Recently an analysis of Foxglove Security on a vulnerability on Java Deserialization disclosed in January by frohoff and gebl (http://frohoff.github.io/appseccali-marshalling-pickles/) has highlighted a very dangerous issue in Java world. frohoff and gebl discover a very serious vulnerability in Java deserialition and pulished a tool, ysoserial (https://github.com/frohoff/ysoserial), that generate payloads for exploiting the Java Deserialization issue when the classes of one of the following library are loaded in the Java environment:
- Apache Commons Collections 3 (up to 3.2.1)
- Apache Commons Collections 4 (up to 4.4.0)
- Spring (up to 4.2.2)
- Groovy (up to 2.4.3)
While it may seems that the problem reside in the libraries, it is not. The real problem is that Java default deserialization methods deserialize every supplied serialized object, without doing any check on it. To make this issue so serious it is enough to add that the deserialization process can execute Java code defined in the class of the serialized object. The reason why the four libraries shown before are considered vulnerable (but they aren’t) is that they define some objects that can invoke custom Java methods in the deserialization process.

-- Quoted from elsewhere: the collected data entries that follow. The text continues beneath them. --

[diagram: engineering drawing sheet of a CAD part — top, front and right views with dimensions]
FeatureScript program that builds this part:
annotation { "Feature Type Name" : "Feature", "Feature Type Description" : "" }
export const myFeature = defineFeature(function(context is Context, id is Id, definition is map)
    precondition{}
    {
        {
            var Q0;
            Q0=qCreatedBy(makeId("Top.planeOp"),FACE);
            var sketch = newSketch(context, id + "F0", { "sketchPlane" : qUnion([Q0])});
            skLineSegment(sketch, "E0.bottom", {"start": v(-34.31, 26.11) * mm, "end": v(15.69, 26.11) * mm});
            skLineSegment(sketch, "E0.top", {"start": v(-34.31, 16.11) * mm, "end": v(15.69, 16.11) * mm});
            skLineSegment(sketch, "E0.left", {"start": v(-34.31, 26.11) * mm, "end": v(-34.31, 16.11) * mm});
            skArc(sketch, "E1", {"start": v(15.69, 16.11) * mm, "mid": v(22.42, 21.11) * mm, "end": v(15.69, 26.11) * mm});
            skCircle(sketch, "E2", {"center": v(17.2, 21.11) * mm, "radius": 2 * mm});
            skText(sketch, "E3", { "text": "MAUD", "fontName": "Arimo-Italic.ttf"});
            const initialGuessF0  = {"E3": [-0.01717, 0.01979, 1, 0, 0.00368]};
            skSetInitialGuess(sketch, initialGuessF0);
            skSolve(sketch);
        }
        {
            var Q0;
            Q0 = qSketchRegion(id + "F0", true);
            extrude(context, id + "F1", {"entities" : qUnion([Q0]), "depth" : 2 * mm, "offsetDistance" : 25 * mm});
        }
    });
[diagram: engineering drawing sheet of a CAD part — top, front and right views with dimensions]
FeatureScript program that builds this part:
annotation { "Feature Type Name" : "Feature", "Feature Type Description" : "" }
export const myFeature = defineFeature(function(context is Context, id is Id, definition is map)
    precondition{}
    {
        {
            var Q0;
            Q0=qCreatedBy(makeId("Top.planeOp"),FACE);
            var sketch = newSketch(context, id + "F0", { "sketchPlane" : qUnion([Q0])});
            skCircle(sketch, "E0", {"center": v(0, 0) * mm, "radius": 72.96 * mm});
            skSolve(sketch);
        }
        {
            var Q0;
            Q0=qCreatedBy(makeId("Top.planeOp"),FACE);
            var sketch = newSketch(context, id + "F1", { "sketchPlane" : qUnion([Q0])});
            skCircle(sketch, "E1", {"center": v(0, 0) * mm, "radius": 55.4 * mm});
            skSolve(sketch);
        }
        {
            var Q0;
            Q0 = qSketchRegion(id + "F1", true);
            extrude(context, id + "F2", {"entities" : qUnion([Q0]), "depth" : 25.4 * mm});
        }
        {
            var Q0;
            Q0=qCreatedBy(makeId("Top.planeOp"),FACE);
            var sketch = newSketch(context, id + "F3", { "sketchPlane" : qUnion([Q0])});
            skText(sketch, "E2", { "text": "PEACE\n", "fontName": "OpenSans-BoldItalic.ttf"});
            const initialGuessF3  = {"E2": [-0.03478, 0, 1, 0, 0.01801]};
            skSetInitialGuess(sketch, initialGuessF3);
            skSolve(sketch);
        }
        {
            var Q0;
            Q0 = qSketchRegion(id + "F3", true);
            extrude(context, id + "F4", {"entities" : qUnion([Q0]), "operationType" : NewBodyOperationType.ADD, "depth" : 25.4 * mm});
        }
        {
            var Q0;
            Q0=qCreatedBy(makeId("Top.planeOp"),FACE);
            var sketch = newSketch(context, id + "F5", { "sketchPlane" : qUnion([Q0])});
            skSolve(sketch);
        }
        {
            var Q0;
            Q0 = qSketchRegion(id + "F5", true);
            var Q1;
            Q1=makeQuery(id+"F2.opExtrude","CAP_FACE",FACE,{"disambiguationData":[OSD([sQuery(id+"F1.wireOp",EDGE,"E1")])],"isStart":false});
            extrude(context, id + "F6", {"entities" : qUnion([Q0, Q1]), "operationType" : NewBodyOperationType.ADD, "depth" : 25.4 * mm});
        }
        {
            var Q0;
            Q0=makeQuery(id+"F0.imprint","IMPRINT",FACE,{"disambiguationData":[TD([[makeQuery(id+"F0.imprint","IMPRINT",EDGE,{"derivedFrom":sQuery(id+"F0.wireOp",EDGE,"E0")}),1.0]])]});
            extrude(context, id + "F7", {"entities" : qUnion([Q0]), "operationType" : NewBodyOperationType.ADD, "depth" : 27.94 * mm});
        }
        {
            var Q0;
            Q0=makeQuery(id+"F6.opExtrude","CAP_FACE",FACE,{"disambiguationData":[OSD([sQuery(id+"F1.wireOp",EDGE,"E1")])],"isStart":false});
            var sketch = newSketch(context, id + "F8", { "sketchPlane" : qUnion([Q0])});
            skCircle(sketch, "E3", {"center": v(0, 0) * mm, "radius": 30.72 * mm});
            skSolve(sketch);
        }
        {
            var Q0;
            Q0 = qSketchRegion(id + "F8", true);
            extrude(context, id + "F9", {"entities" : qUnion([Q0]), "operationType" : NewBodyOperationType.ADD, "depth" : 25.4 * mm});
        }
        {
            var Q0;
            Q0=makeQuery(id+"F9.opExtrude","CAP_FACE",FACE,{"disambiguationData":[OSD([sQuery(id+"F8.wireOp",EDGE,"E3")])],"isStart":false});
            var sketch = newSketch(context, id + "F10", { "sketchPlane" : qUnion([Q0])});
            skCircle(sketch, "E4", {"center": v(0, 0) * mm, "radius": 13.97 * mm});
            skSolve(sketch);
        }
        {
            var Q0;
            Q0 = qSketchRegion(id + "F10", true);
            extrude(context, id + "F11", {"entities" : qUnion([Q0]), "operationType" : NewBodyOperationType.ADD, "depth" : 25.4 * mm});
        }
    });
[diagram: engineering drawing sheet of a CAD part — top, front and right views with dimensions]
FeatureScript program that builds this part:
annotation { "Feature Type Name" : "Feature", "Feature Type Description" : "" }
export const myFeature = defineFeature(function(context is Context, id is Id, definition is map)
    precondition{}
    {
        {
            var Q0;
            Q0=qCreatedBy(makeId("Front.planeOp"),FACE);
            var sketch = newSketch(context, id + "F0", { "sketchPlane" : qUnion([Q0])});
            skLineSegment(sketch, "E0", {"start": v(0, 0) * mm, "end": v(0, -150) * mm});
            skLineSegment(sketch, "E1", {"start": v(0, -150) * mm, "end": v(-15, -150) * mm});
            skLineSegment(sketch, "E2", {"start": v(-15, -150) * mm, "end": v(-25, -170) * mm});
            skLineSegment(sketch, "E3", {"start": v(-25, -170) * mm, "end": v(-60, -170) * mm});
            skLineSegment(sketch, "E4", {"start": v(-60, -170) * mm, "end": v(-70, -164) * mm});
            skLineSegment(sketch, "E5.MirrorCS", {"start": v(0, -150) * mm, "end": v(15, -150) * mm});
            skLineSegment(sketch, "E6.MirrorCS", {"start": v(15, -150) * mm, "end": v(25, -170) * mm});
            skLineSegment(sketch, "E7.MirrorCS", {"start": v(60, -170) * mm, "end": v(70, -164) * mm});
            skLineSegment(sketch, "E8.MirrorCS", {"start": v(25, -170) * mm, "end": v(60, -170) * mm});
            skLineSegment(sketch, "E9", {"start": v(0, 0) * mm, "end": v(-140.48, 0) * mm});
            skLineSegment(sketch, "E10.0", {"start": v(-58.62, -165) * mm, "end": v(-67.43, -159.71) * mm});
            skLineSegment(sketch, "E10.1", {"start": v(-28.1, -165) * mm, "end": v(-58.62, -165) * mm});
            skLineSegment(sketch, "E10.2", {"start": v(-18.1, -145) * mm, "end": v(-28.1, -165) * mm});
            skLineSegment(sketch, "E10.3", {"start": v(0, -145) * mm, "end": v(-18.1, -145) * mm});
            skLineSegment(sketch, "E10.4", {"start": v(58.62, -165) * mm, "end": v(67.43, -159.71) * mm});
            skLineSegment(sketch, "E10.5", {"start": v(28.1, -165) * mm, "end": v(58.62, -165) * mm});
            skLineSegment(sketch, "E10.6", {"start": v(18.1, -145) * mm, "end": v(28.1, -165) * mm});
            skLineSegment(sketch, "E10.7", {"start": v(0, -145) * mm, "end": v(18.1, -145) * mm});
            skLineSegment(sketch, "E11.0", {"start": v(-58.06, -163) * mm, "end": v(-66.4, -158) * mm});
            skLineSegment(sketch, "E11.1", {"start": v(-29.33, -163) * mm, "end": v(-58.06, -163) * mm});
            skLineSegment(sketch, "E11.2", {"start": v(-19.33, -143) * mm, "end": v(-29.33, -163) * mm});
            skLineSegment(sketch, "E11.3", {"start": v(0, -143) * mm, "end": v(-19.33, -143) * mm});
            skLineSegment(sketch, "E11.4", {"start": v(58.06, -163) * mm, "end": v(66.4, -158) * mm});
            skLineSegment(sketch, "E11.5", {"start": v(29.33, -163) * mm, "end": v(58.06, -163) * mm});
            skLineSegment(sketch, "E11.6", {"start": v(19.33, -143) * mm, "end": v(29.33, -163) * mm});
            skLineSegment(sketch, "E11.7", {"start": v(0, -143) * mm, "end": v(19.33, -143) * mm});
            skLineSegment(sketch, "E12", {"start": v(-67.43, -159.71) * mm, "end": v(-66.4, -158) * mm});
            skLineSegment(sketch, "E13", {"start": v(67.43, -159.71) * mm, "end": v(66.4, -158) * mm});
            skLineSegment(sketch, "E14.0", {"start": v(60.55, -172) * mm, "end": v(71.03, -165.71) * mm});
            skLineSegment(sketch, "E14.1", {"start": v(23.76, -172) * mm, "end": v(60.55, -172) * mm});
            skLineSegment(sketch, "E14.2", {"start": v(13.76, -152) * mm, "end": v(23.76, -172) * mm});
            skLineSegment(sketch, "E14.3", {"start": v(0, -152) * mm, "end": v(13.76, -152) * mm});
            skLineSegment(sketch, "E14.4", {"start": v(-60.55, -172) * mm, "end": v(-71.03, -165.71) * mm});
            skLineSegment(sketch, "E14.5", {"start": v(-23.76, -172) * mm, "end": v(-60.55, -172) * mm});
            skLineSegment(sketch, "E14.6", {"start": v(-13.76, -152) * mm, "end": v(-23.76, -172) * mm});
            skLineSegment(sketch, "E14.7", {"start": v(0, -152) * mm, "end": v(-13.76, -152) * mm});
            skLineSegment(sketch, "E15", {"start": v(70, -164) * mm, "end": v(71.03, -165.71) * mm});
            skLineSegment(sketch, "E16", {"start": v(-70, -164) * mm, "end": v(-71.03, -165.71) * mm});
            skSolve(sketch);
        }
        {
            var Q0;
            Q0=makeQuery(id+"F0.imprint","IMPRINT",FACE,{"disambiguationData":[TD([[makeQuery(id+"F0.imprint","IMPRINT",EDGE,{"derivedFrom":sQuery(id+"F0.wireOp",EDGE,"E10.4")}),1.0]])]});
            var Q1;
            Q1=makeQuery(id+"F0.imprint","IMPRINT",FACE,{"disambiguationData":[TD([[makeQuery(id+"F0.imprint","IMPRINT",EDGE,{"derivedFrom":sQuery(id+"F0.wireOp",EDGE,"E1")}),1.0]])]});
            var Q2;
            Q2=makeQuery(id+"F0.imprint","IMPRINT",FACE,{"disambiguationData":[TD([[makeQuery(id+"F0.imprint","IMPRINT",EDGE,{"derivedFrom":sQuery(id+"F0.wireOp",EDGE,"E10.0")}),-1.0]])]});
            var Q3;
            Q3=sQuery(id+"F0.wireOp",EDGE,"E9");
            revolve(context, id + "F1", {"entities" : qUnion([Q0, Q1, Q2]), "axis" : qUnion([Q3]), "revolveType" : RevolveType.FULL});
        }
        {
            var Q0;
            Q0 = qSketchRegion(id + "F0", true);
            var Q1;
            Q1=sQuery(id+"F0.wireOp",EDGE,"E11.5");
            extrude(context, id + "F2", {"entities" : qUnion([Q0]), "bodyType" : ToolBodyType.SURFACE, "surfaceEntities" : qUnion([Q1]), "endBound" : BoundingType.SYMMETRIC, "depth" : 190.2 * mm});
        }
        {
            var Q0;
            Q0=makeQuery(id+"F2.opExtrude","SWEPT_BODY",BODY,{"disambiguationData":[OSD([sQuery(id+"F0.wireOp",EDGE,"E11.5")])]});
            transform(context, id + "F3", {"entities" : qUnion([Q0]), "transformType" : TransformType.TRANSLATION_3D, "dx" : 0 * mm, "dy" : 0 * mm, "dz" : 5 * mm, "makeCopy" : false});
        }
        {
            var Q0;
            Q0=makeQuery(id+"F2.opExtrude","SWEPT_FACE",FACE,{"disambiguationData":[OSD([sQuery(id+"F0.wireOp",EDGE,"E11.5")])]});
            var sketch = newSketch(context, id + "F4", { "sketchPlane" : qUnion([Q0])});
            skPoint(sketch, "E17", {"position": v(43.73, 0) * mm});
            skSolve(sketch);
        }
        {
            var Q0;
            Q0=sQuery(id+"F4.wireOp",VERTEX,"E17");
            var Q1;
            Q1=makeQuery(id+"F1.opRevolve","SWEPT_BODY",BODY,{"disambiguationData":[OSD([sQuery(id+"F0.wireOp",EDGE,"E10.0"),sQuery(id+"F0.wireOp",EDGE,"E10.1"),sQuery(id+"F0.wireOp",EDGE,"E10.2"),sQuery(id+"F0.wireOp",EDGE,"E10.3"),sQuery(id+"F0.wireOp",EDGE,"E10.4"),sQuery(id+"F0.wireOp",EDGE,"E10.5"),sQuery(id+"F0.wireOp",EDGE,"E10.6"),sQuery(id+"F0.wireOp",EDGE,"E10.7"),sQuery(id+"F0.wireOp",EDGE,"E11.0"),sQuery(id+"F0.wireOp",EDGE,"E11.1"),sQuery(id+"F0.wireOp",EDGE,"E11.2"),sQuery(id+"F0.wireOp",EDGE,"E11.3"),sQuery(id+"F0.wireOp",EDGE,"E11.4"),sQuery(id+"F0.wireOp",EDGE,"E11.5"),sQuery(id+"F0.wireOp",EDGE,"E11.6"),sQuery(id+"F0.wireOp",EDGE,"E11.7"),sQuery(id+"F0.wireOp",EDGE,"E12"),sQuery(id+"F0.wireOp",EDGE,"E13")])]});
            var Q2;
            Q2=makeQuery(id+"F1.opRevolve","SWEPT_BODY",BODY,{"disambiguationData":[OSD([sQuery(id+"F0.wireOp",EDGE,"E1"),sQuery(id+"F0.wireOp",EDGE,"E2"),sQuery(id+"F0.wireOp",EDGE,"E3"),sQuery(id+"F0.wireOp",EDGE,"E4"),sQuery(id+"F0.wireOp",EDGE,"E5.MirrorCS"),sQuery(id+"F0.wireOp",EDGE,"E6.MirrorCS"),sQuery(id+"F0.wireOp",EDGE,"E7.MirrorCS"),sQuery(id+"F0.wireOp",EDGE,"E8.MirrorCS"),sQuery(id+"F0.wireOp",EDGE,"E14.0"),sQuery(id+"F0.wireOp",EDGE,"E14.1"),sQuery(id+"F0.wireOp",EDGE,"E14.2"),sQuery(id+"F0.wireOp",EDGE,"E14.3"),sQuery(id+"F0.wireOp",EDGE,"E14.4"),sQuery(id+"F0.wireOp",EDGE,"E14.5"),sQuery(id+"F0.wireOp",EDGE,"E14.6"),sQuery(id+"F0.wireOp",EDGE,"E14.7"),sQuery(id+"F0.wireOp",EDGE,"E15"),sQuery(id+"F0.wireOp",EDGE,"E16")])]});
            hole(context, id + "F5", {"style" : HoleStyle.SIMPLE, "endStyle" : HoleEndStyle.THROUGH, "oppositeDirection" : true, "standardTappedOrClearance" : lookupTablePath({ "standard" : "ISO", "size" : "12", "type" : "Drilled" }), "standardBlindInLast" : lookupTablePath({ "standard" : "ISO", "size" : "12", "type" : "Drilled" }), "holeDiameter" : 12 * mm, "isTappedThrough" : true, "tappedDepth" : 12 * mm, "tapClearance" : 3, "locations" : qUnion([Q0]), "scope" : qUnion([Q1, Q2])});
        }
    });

Therefore, to exploit this issue it is sufficient an entry point that processes serialized objects and one of library loaded in the Java environment that allow execute custom code in the deserialization process. But the real problem, as said before, are not the libraries, but the deserialization methods of Java, that deserialize (and eventually execute Java code) every object supplied without doing any check on it.
I have developed a plugin for Burp Suite that does some active checks to find deserialization vulnerabilities on Apache Commons Collections 3, Apache Commons Collections 4 and Spring. For the scanner I have used some custom payloads generated with a modified version of ysoserial (https://github.com/federicodotta/ysoserial branch “with-sleep-payloads”). The modified payloads use a synchronous Java sleep function. As a matter of fact, in my opinion, this is the best way for detect the vulnerability in an automated way. ysoserial original payloads execute commands on the system but there is no way to see the output of the executed commands. With a sleep synchronous payload, on the contrary, the detection is easy and no modification are done on the target system.
The plugin can be downloaded in the “Releases” section of the following repository (and maybe in the future in the BAppStore of Burp Suite):
The plugin checks for serialized Java object in raw format or encoded in Base64 and reports active and passive issues. The passive issues are only informational and are reported when a serialized object is found in a request. The active scan executes the payloads if and only if it found any serialized object in the body or in an insertion point. Otherwise, no additional requests are done, in order to avoid to execute a lot of useless requests to the applications that do not make use of serialized java objects.